3. Most sensible definitions for (1) and (2) above create serious practical difficulties for counting. That is, they define an answer, but the prescribed process for finding it is hard to carry out, and especially hard to automate in a way that produces an accurate result.
4. Extrapolating accurately from samples raises its own special problems here — for a discussion of some of these difficulties, see this set of lecture notes, or read Harald Baayen's book, Word Frequency Distributions.
5. Despite all these difficulties, researchers over the years have gone through the steps of defining carefully what they mean by "word", "language", "know", etc., and then carried out these steps. Some classical references are M. Graves, "Vocabulary Learning and Instruction", Review of Research in Education, 13 49-89, 1986; W.E. Nagy & R.C. Anderson, "How many words are there in printed school English?" Reading Research Quarterly 19, 304-330, 1984. [(added later) They've done this because the (suitable qualified) answers matter to various scientific and technological questions: How much word-learning, and of what kind, do children need to do in the course of learning a language? How many entries does a lexicon need to have in order to get X% of coverage on task Y? etc.]
6. Comparisons across languages are made more difficult by the fact that the most natural and sensible answers to questions like those in (1) tend to be different in different languages. Furthermore, a decision that may have only a small effect on the results in language X, may turn out to change things by an order of magnitude or more in language Y. Again, this doesn't make it impossible to answer the questions, it just increases yet again the range of sensible values that answers might have.

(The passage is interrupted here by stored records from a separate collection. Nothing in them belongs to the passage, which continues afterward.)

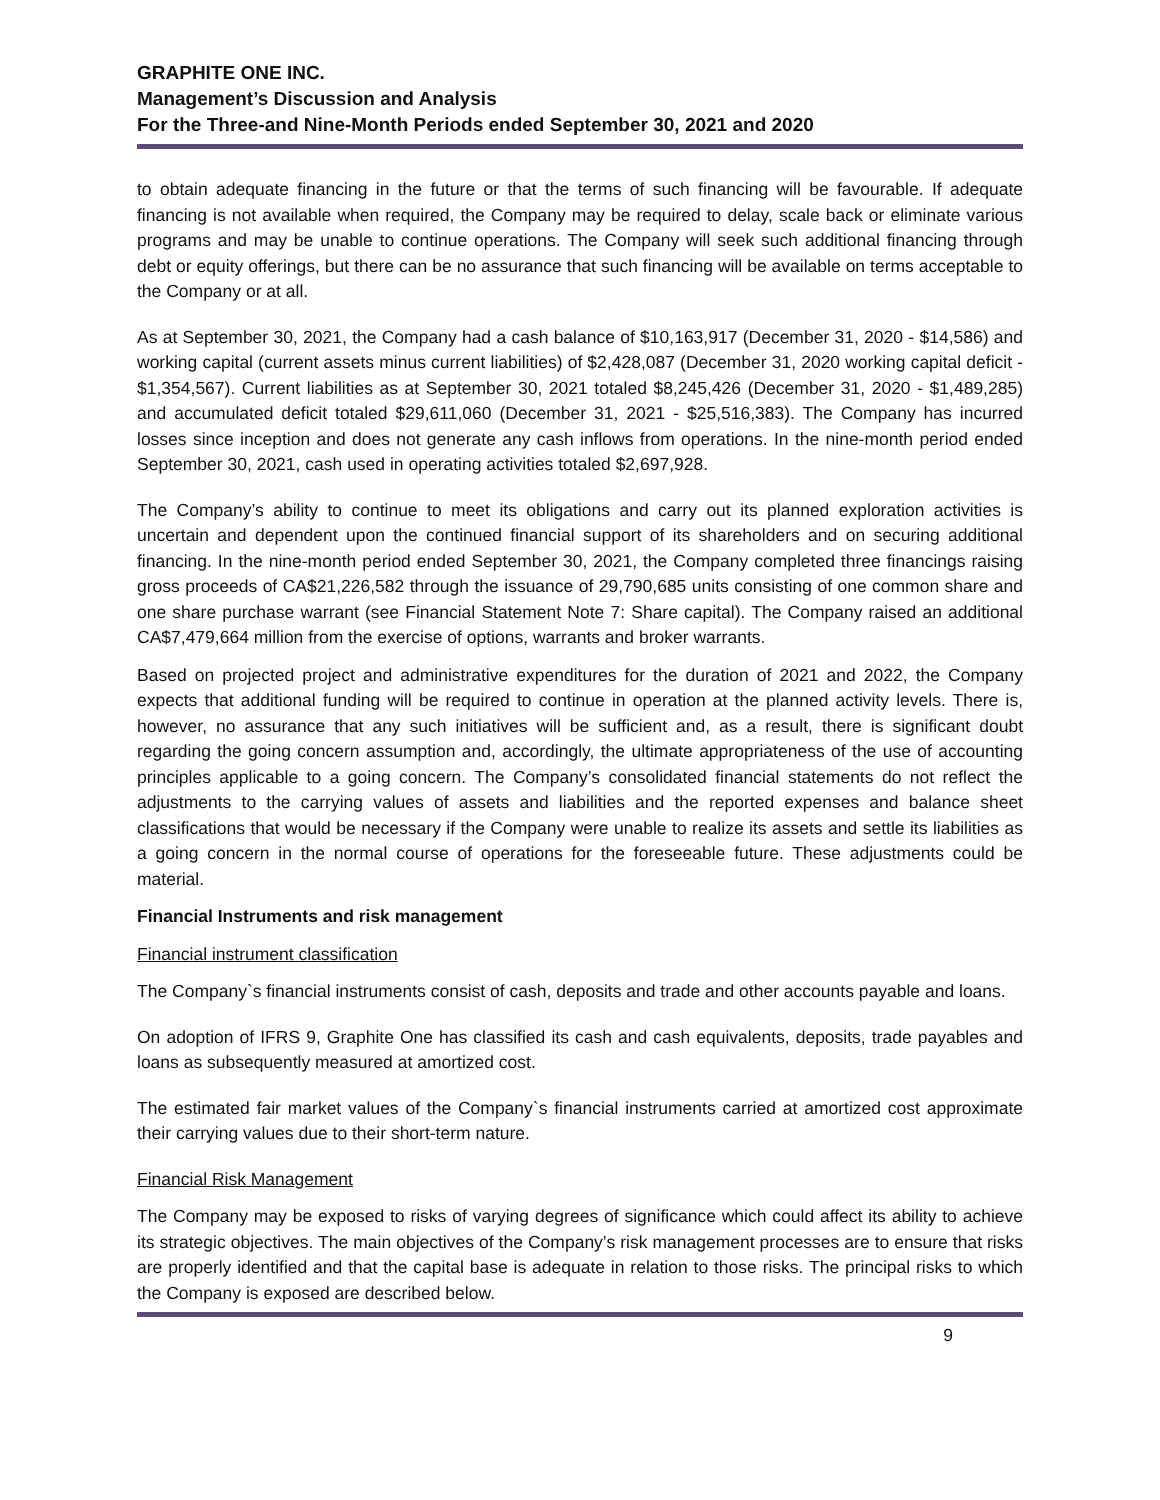GRAPHITE ONE INC.
Management’s Discussion and Analysis
For the Three-and Nine-Month Periods ended September 30, 2021 and 2020
to obtain adequate financing in the future or that the terms of such financing will be favourable. If adequate financing is not available when required, the Company may be required to delay, scale back or eliminate various programs and may be unable to continue operations. The Company will seek such additional financing through debt or equity offerings, but there can be no assurance that such financing will be available on terms acceptable to the Company or at all.
As at September 30, 2021, the Company had a cash balance of $10,163,917 (December 31, 2020 - $14,586) and working capital (current assets minus current liabilities) of $2,428,087 (December 31, 2020 working capital deficit - $1,354,567). Current liabilities as at September 30, 2021 totaled $8,245,426 (December 31, 2020 - $1,489,285) and accumulated deficit totaled $29,611,060 (December 31, 2021 - $25,516,383). The Company has incurred losses since inception and does not generate any cash inflows from operations. In the nine-month period ended September 30, 2021, cash used in operating activities totaled $2,697,928.
The Company’s ability to continue to meet its obligations and carry out its planned exploration activities is uncertain and dependent upon the continued financial support of its shareholders and on securing additional financing. In the nine-month period ended September 30, 2021, the Company completed three financings raising gross proceeds of CA$21,226,582 through the issuance of 29,790,685 units consisting of one common share and one share purchase warrant (see Financial Statement Note 7: Share capital). The Company raised an additional CA$7,479,664 million from the exercise of options, warrants and broker warrants.
Based on projected project and administrative expenditures for the duration of 2021 and 2022, the Company expects that additional funding will be required to continue in operation at the planned activity levels. There is, however, no assurance that any such initiatives will be sufficient and, as a result, there is significant doubt regarding the going concern assumption and, accordingly, the ultimate appropriateness of the use of accounting principles applicable to a going concern. The Company’s consolidated financial statements do not reflect the adjustments to the carrying values of assets and liabilities and the reported expenses and balance sheet classifications that would be necessary if the Company were unable to realize its assets and settle its liabilities as a going concern in the normal course of operations for the foreseeable future. These adjustments could be material.
Financial Instruments and risk management
Financial instrument classification
The Company`s financial instruments consist of cash, deposits and trade and other accounts payable and loans.
On adoption of IFRS 9, Graphite One has classified its cash and cash equivalents, deposits, trade payables and loans as subsequently measured at amortized cost.
The estimated fair market values of the Company`s financial instruments carried at amortized cost approximate their carrying values due to their short-term nature.
Financial Risk Management
The Company may be exposed to risks of varying degrees of significance which could affect its ability to achieve its strategic objectives. The main objectives of the Company’s risk management processes are to ensure that risks are properly identified and that the capital base is adequate in relation to those risks. The principal risks to which the Company is exposed are described below.
9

Laden is radically impatient with all this talk about how it all depends and it's hard to tell, but his impatience doesn't change the facts. Nor does it change the fact that there are plenty of attempts to answer such questions — one of the standard assignments in my LING 001 course asks students to use a dictionary-sampling method to estimate the size of their passive vocabulary in English. Of course, I also explain some of the reasons that the estimated numbers are not very meaningful.
Laden seems to be aware of these issues — for example, he found the Nagy and Anderson reference — but his goal in the cited post seems to be to make fun of people rather than to clarify the questions and answers. (He suggests, towards the start of his post, that he wants to evaluate claims about the rate of word learning by children — but I couldn't see any connection between this issue and the rest of his hyper-kinetic complaining about the difficulty of getting a simple answer to the word-counting question.)